### Task brief:
Every line below between the one holding "TASK-13, due: Sep 27 -> Sep 26" and the one holding "Align data format", inclusive, should be copied exactly, and no other line.

*** Opening Material provided ***

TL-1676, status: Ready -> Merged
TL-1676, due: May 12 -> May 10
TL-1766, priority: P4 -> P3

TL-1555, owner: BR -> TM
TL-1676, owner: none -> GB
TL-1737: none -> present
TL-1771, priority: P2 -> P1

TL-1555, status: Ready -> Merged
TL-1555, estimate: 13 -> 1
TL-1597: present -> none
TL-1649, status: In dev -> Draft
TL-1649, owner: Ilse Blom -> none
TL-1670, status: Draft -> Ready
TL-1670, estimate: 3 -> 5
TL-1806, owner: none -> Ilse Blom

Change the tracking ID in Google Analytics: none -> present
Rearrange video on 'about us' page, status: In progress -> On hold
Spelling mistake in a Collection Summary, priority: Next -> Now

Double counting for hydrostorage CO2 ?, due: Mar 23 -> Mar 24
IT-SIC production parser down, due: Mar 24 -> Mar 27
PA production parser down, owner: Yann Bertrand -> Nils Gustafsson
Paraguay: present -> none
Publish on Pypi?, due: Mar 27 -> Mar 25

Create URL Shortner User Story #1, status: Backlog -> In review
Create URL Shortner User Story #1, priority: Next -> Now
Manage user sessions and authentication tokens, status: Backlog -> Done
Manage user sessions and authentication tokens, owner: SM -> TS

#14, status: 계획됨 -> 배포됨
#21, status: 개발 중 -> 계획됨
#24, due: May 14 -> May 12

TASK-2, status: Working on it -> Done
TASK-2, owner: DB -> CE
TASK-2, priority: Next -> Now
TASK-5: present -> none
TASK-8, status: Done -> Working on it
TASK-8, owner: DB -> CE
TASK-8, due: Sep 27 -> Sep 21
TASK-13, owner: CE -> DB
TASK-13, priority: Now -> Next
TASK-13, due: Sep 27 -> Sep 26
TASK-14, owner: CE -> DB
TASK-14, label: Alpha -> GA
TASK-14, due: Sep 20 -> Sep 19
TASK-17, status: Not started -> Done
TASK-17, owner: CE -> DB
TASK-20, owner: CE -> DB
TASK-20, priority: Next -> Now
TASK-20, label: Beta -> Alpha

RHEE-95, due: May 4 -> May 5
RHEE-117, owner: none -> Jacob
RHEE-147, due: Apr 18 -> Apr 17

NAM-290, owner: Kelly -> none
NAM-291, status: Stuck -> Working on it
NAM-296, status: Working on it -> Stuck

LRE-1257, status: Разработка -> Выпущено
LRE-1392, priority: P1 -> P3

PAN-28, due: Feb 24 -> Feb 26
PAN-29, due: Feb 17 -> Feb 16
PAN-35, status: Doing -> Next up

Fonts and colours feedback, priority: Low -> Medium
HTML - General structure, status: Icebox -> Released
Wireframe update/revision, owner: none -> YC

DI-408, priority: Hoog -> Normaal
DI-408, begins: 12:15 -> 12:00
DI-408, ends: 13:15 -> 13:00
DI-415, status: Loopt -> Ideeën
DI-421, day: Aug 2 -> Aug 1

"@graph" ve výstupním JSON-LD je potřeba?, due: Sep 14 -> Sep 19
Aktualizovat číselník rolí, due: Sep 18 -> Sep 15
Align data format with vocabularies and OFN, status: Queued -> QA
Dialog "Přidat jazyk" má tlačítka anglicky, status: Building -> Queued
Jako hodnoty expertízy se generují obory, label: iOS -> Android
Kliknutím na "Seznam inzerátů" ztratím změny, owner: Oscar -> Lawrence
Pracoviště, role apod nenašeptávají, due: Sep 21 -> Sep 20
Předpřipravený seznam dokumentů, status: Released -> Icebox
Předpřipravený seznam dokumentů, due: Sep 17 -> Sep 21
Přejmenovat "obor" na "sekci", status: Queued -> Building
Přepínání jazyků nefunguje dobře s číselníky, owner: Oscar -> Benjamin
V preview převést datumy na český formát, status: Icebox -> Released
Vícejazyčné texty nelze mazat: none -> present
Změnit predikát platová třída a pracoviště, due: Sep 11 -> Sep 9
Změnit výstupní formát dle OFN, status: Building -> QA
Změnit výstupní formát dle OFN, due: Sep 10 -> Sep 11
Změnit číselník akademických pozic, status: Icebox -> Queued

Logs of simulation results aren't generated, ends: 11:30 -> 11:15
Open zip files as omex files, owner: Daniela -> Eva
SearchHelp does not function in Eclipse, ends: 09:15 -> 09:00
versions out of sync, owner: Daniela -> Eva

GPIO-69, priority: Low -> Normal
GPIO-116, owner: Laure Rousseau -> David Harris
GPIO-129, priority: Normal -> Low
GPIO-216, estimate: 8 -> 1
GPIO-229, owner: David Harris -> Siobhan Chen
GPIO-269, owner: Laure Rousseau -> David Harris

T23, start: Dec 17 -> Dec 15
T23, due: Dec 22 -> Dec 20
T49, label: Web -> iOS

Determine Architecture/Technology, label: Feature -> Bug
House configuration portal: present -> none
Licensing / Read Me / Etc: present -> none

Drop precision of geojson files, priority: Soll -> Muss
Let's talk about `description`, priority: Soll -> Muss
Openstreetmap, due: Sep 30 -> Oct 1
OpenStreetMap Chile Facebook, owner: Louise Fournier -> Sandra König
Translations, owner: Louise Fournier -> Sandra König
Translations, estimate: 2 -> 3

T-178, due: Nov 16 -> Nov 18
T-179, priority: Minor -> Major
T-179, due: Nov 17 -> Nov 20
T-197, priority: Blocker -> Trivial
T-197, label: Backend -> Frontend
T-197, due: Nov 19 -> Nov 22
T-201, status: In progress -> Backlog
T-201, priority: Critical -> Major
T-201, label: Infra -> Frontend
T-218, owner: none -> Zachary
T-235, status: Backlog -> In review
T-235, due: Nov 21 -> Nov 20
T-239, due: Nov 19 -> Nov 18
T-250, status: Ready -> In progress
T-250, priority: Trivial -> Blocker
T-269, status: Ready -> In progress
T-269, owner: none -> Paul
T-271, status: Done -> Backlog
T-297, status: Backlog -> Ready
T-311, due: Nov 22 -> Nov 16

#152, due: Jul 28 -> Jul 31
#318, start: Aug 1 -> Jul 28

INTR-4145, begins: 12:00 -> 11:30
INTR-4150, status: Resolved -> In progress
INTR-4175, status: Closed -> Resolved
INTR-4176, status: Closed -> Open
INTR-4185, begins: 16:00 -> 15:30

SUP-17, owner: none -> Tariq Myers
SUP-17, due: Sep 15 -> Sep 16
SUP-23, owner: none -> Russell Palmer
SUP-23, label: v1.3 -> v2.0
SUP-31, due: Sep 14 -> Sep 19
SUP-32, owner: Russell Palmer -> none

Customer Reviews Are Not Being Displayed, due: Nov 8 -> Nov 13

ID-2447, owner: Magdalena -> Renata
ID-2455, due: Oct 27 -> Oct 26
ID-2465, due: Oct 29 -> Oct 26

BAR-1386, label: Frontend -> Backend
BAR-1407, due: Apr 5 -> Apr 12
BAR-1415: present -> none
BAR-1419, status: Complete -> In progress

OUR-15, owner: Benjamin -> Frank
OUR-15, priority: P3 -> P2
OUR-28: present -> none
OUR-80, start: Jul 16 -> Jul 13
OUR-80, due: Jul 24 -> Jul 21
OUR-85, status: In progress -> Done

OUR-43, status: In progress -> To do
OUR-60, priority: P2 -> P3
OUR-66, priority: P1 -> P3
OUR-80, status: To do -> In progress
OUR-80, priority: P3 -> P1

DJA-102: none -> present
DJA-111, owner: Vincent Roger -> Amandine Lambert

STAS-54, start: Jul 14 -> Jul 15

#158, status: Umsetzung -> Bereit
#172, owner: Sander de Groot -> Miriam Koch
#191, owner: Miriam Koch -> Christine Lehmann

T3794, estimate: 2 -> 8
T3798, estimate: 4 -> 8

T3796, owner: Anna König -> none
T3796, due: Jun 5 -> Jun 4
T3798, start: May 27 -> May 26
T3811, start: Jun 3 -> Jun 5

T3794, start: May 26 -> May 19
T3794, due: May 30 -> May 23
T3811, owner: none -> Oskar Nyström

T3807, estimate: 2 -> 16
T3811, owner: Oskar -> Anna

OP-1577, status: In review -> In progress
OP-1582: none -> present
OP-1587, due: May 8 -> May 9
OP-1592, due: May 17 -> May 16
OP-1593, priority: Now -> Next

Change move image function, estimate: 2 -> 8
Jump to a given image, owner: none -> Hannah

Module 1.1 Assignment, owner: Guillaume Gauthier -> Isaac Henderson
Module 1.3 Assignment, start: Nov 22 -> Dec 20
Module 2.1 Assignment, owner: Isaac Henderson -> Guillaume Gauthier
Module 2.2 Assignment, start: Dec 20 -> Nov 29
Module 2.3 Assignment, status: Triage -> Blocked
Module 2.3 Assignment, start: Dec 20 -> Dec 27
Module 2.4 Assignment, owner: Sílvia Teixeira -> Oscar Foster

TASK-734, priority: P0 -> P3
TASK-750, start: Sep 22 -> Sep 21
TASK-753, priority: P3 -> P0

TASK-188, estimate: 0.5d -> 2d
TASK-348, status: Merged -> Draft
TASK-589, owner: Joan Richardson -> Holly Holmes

*** Closing Material provided ***

### Task solution:
TASK-13, due: Sep 27 -> Sep 26
TASK-14, owner: CE -> DB
TASK-14, label: Alpha -> GA
TASK-14, due: Sep 20 -> Sep 19
TASK-17, status: Not started -> Done
TASK-17, owner: CE -> DB
TASK-20, owner: CE -> DB
TASK-20, priority: Next -> Now
TASK-20, label: Beta -> Alpha

RHEE-95, due: May 4 -> May 5
RHEE-117, owner: none -> Jacob
RHEE-147, due: Apr 18 -> Apr 17

NAM-290, owner: Kelly -> none
NAM-291, status: Stuck -> Working on it
NAM-296, status: Working on it -> Stuck

LRE-1257, status: Разработка -> Выпущено
LRE-1392, priority: P1 -> P3

PAN-28, due: Feb 24 -> Feb 26
PAN-29, due: Feb 17 -> Feb 16
PAN-35, status: Doing -> Next up

Fonts and colours feedback, priority: Low -> Medium
HTML - General structure, status: Icebox -> Released
Wireframe update/revision, owner: none -> YC

DI-408, priority: Hoog -> Normaal
DI-408, begins: 12:15 -> 12:00
DI-408, ends: 13:15 -> 13:00
DI-415, status: Loopt -> Ideeën
DI-421, day: Aug 2 -> Aug 1

"@graph" ve výstupním JSON-LD je potřeba?, due: Sep 14 -> Sep 19
Aktualizovat číselník rolí, due: Sep 18 -> Sep 15
Align data format with vocabularies and OFN, status: Queued -> QA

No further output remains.